Singapore won its largest haul of 17 awards at a global competition of vocational skills this year, up from 14 each in 2011 and 2013.
But for the first time since it started taking part in the contest in 1995, it failed to clinch any gold medals.
Brazil and South Korea, with about 25 medals each, were among the top winners this year.
Singapore fielded 22 young people from the polytechnics and the Institute of Technical Education (ITE) this year at the 43rd edition of the biennial WorldSkills contest, dubbed the "Olympics of Skills".
The team bagged three medals - a silver and two bronze. The silver was won by Nanyang Polytechnic third-year information technology student Daniel Lee, 22, for IT network systems administration. Ms Josephine Quek, 20, a Temasek Polytechnic graduate, and Ms Lim Ling, 21, in her second year at Nanyang Polytechnic, took the bronze medals in the visual merchandising and window dressing, and health and social care categories, respectively.
The Singapore contingent also picked up 14 medallions of excellence, which are given to those with 500 or more points out of 600, but do not have a medal.
These results mean that Singapore's competitors had achieved high scores in most of the 20 trades that the team took part in. It also made improvements in four areas where it had not done as well previously - electronics, visual merchandising, mechatronics and Web design.
But it missed out on gold this year. In 2013, Singapore had a haul of three gold medals, two silver ones and nine medallions of excellence. Its gold medals were for IT network systems administration, beauty therapy, and health and social care.
ITE chief executive Bruce Poh said that Singapore had performed well at a competition which he described as "very tough". More countries joined the contest this year and those that participated previously also sent more competitors.
The event, organised by non-profit group WorldSkills International, drew a record 1,200 young people from 59 countries who took part in tests of 50 skills this year.
Mr Poh noted that every country is putting in more effort and training its competitors as more use the WorldSkills contest as a platform to promote vocational skills.
When Mr Lee went on stage on Sunday night, he felt a mix of emotions. He had hoped to defend Singapore's champion title in the category, which it had won seven times previously since 2001. But the four days during the past week, in which he was tested on his abilities to set up network systems and configure routers and switches, were tough and South Korea eventually took home the top prize.
"I didn't expect to win because I made some small mistakes on the first day," said Mr Lee, whose father runs a renovation company and whose mother is a housewife.
"I'm a little disappointed that I did not win a gold for Singapore, but I did my best and I'm glad that I had this learning experience. It trained me in time management and to be more accurate."
Ms Quek was happy to be among the top three in the world in her field. "Design is quite subjective so I wasn't sure if I could win. It was also challenging to work with unfamiliar heavy-duty materials," said the daughter of an engineering manager and a housewife.
Ms Lim, the daughter of a manager in an air-conditioning company and a housewife, said she was both "happy and sad" about her bronze medal in health and social care. Singapore had won the gold in this category for four years, but this year lost to Norway and South Tyrol, Italy.

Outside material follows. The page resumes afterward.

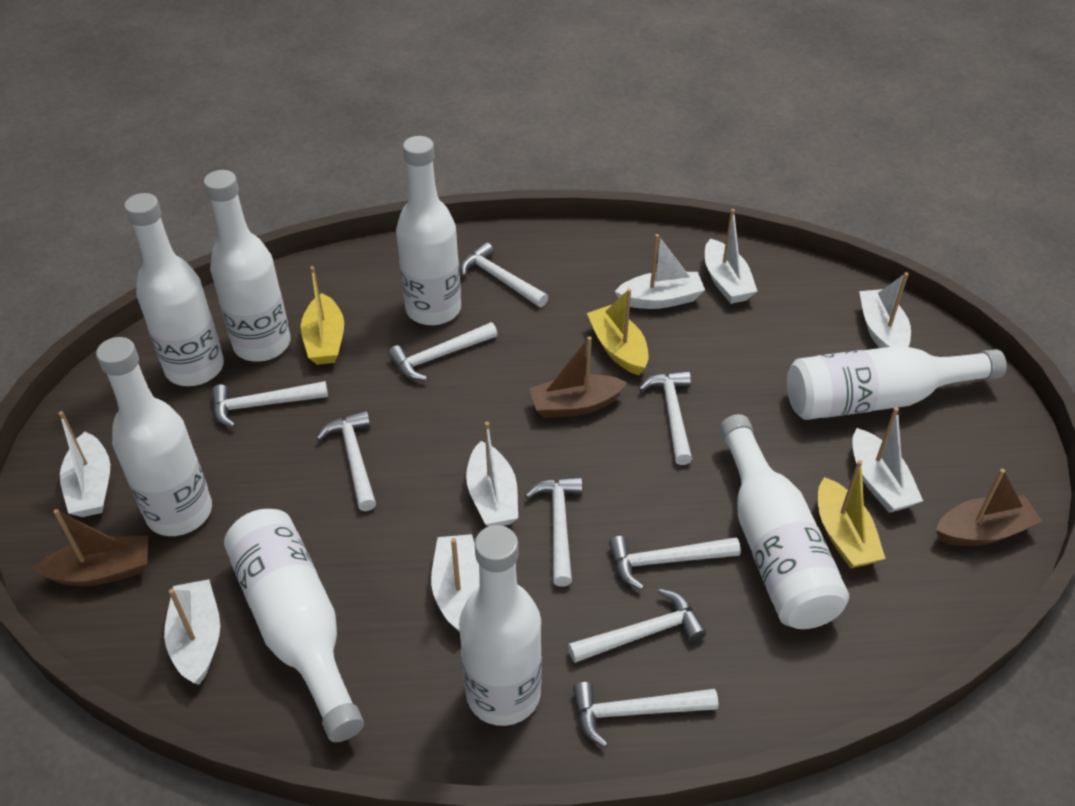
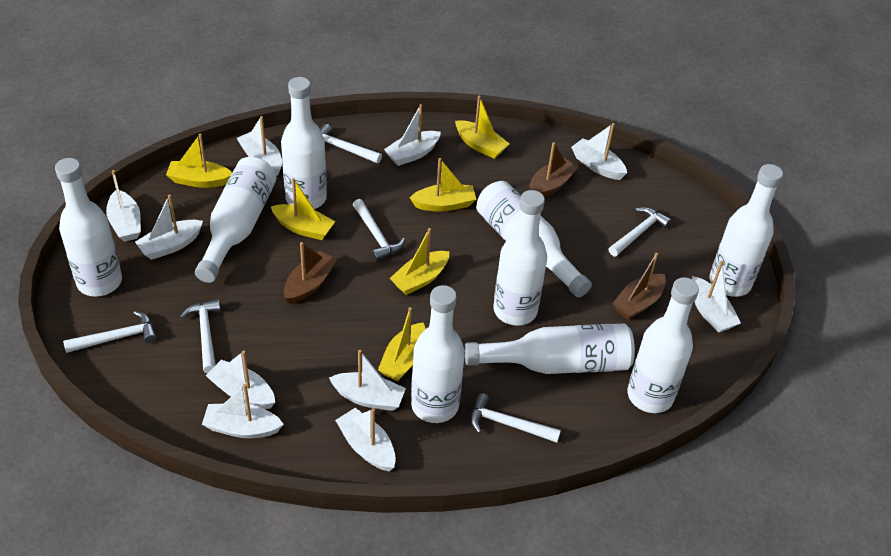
white boat: 8 -> 10
white bottle: 8 -> 9
white hammer: 9 -> 6
yellow boat: 3 -> 6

She added: "I wanted to continue the gold streak but I'm happy that I got at least a medal. I have learnt many ways of nursing care and taking care of different patients."
The three medallists will also be given cash prizes from the Workforce Development Agency, which is sponsoring record sums this year to show its support for vocational education. Mr Lee will receive $10,000, up from $5,000 previously for a silver medallist. Ms Quek and Ms Lim will each get $5,000, up from $3,000 previously for bronze. Those who received medallions of excellence will get $1,000. Previously, there was no cash prize.
Mr Lee, who hopes to pursue a degree in IT in Singapore, said: "I hope to save most of the money for my university studies."